I thought it was heat issues, and bought a massive fan and put it in the case, but it did nothing.

I tried reinstalling windows a bunch of times, it wouldn't finish installing, or then it wouldn't boot.

I tried a different hard disk, made no difference.

I tried a windows install from a different machine (on a different disk) that would boot, and run, but it wasn't very happy.

I fiddle around for days with it, even trying to run windows 2000 instead of 98, that worked slightly better, but only for a few days, then it kept corrupting it's own registry.

Linux was somewhat happy on the machine (more happy than windows at least), but even it was locking up hard every now and then, something I almost never see linux do.

I put it down to hardware issues, I pulled the whole machine apart in the end, swapped all the cards around, mucked around with the whole thing. It ran just sitting on the desk as a board with cards in it, and all drives hanging off it everywhere.
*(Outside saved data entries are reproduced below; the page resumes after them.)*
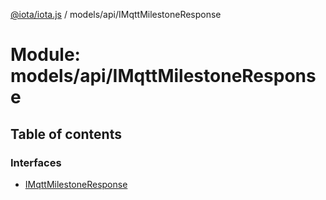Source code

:[@iota/iota.js](../README.md) / models/api/IMqttMilestoneResponse

# Module: models/api/IMqttMilestoneResponse

## Table of contents

### Interfaces

- [IMqttMilestoneResponse](../interfaces/models/api/imqttmilestoneresponse.imqttmilestoneresponse.md)
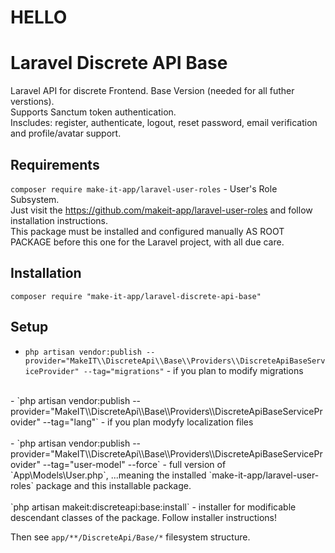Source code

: # HELLO

# Laravel Discrete API Base

Laravel API for discrete Frontend. Base Version (needed for all futher verstions).<br>
Supports Sanctum token authentication.<br>
Inscludes: register, authenticate, logout, reset password, email verification and profile/avatar support.<br>

## Requirements

`composer require make-it-app/laravel-user-roles` - User's Role Subsystem.<br>
Just visit the https://github.com/makeit-app/laravel-user-roles and follow installation instructions.<br>
This package must be installed and configured manually AS ROOT PACKAGE before this one for the Laravel project, with all due care.

## Installation

`composer require "make-it-app/laravel-discrete-api-base"`

## Setup

- `php artisan vendor:publish --provider="MakeIT\\DiscreteApi\\Base\\Providers\\DiscreteApiBaseServiceProvider" --tag="migrations"` - if you plan to modify migrations<br>
<br>
- `php artisan vendor:publish --provider="MakeIT\\DiscreteApi\\Base\\Providers\\DiscreteApiBaseServiceProvider" --tag="lang"` - if you plan modyfy localization files<br>
<br>
- `php artisan vendor:publish --provider="MakeIT\\DiscreteApi\\Base\\Providers\\DiscreteApiBaseServiceProvider" --tag="user-model" --force` - full version of `App\Models\User.php`,
...meaning the installed `make-it-app/laravel-user-roles` package and this installable package.<br>
<br>
`php artisan makeit:discreteapi:base:install` - installer for modificable descendant classes of the package. Follow installer instructions!<br>

Then see `app/**/DiscreteApi/Base/*` filesystem structure.
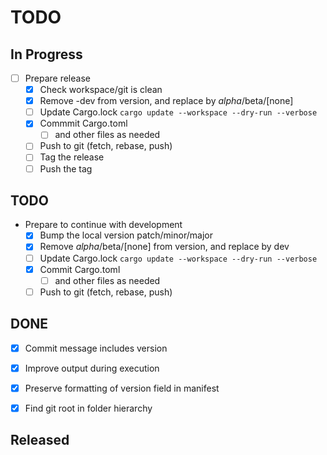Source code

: # TODO

## In Progress


- [ ] Prepare release
	- [x] Check workspace/git is clean
	- [x] Remove -dev from version, and replace by *alpha*/beta/[none]
	- [ ] Update Cargo.lock `cargo update --workspace --dry-run --verbose`
	- [x] Commmit Cargo.toml
		- [ ] and other files as needed
	- [ ] Push to git (fetch, rebase, push)
	- [ ] Tag the release
	- [ ] Push the tag

## TODO




- Prepare to continue with development
	- [x] Bump the local version patch/minor/major
	- [x] Remove *alpha*/beta/[none] from version, and replace by dev
	- [ ] Update Cargo.lock `cargo update --workspace --dry-run --verbose`
	- [x] Commit Cargo.toml
		- [ ] and other files as needed
	- [ ] Push to git (fetch, rebase, push)

## DONE

- [x] Commit message includes version
- [x] Improve output during execution
- [x] Preserve formatting of version field in manifest
- [x] Find git root in folder hierarchy


## Released
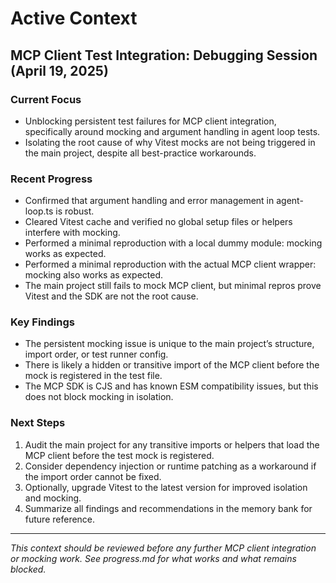 # Active Context

## MCP Client Test Integration: Debugging Session (April 19, 2025)

### Current Focus
- Unblocking persistent test failures for MCP client integration, specifically around mocking and argument handling in agent loop tests.
- Isolating the root cause of why Vitest mocks are not being triggered in the main project, despite all best-practice workarounds.

### Recent Progress
- Confirmed that argument handling and error management in agent-loop.ts is robust.
- Cleared Vitest cache and verified no global setup files or helpers interfere with mocking.
- Performed a minimal reproduction with a local dummy module: mocking works as expected.
- Performed a minimal reproduction with the actual MCP client wrapper: mocking also works as expected.
- The main project still fails to mock MCP client, but minimal repros prove Vitest and the SDK are not the root cause.

### Key Findings
- The persistent mocking issue is unique to the main project’s structure, import order, or test runner config.
- There is likely a hidden or transitive import of the MCP client before the mock is registered in the test file.
- The MCP SDK is CJS and has known ESM compatibility issues, but this does not block mocking in isolation.

### Next Steps
1. Audit the main project for any transitive imports or helpers that load the MCP client before the test mock is registered.
2. Consider dependency injection or runtime patching as a workaround if the import order cannot be fixed.
3. Optionally, upgrade Vitest to the latest version for improved isolation and mocking.
4. Summarize all findings and recommendations in the memory bank for future reference.

---

*This context should be reviewed before any further MCP client integration or mocking work. See progress.md for what works and what remains blocked.*
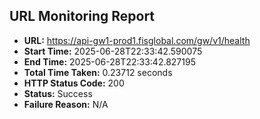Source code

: ## URL Monitoring Report

- **URL:** https://api-gw1-prod1.fisglobal.com/gw/v1/health
- **Start Time:** 2025-06-28T22:33:42.590075
- **End Time:** 2025-06-28T22:33:42.827195
- **Total Time Taken:** 0.23712 seconds
- **HTTP Status Code:** 200
- **Status:** Success
- **Failure Reason:** N/A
It seemed somewhat reliable, and ran like that for a few weeks, (I put the original windows install back it had been running forever) before I put the machine back together, and it worked until around Christmas, when it failed again. (I think I blogged this).

I had just arranged to get the board fixed/replaced by Abit (the only company to have admitted using the faulty capacitors too), when after refusing to boot or do anything for a couple of weeks, the machine started working again.

It did this again. Died, for a couple of days, and then after I bought the new board, it started working again.

I fiddled around on the servers a bit more, I changed the IPs I used, reconfigured the RAS, put in the details of the other guys radius server, so that his customers can dial into it, and be authenticated against his server.

I called my mate (who got punched the other night) and asked if I could borrow the van in the next couple of days, or perhaps the trailer, just to get the rack into Gosford, as I now had the keys.

He said he would see, the trailer was loaned to someone in Sydney, and he only had a couple of short jobs tomorrow, so he would call me in the afternoon.

I watched a bit of tv after that.

I went in and saw my parents, had dinner with them, told them what was going on, since I wanted to find out what Dad was doing tomorrow, so I could arrange to get the gear moved into Gosford.

He was going to go back to work today, but he decided he would take an extra day off, so he could help, and be there while the gear moved in.

Cool. I could have got my mate (that I go to dinner with) to help me, but he likes to play snooker on Tuesdays, and I'd rather not interrupt that if I can help it.

I sat and watched tv for a while. They must have changed the timing on the key updates (or my machine was behaving) because it rarely had issues/mpeg breakup. (Except for one time, when the machine locked up and I had to come reboot it, just after I had told the story about the dodgy caps to my parents).

I came back in a bit after midnight, IRCed for a while, I talked about the caps in there, someone pointed me at a site about capacitors, it says that capacitors have much reduced capacitance when run well below their rating (I got 63v rated to replace 6.3v rated), and I'd also read things saying that motherboards need "low ESR" caps, which "normal" electorlytics are not.

I guess I will need to chase some more closer to spec caps, I found a site on the internet where some guy sells kits of caps you need to replace the caps on certain boards, maybe he has one for mine (Abit KT7 non RAID).

I went to bed about 3am, after watching more tv.